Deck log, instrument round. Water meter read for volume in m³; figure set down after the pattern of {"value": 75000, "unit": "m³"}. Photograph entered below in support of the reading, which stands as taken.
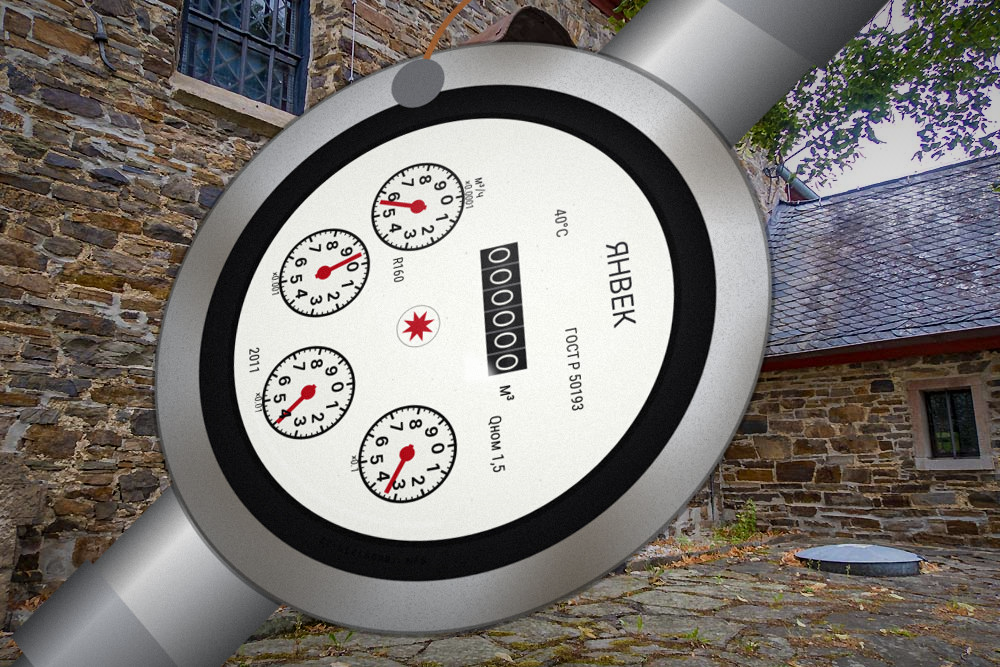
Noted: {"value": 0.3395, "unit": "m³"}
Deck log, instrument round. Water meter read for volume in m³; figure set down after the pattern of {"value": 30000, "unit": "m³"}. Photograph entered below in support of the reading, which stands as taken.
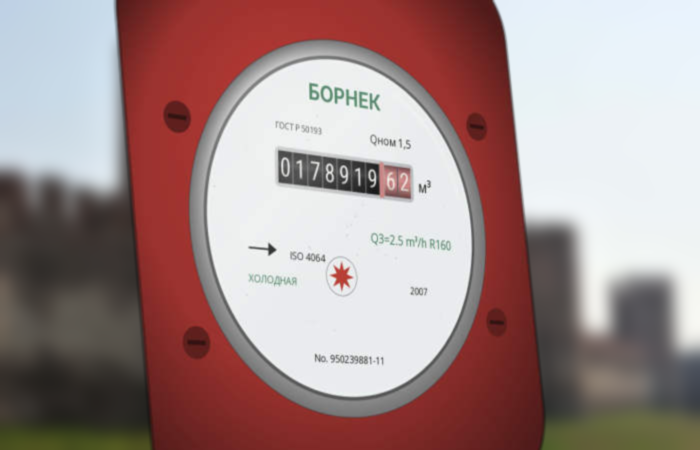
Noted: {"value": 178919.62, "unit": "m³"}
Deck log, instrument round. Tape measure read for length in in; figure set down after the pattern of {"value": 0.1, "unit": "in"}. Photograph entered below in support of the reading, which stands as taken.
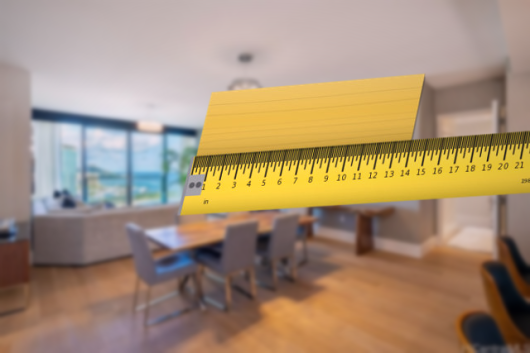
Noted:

::::::::::

_WHAT YOU HAVE TO DO_
Please repeat the listing above word for word, leaving out the pictures.

_SOLUTION TO THIS PROBLEM_
Deck log, instrument round. Water meter read for volume in m³; figure set down after the pattern of {"value": 75000, "unit": "m³"}. Photograph entered below in support of the reading, which stands as taken.
Noted: {"value": 0.3395, "unit": "m³"}
Deck log, instrument round. Water meter read for volume in m³; figure set down after the pattern of {"value": 30000, "unit": "m³"}. Photograph entered below in support of the reading, which stands as taken.
Noted: {"value": 178919.62, "unit": "m³"}
Deck log, instrument round. Tape measure read for length in in; figure set down after the pattern of {"value": 0.1, "unit": "in"}. Photograph entered below in support of the reading, which stands as taken.
Noted:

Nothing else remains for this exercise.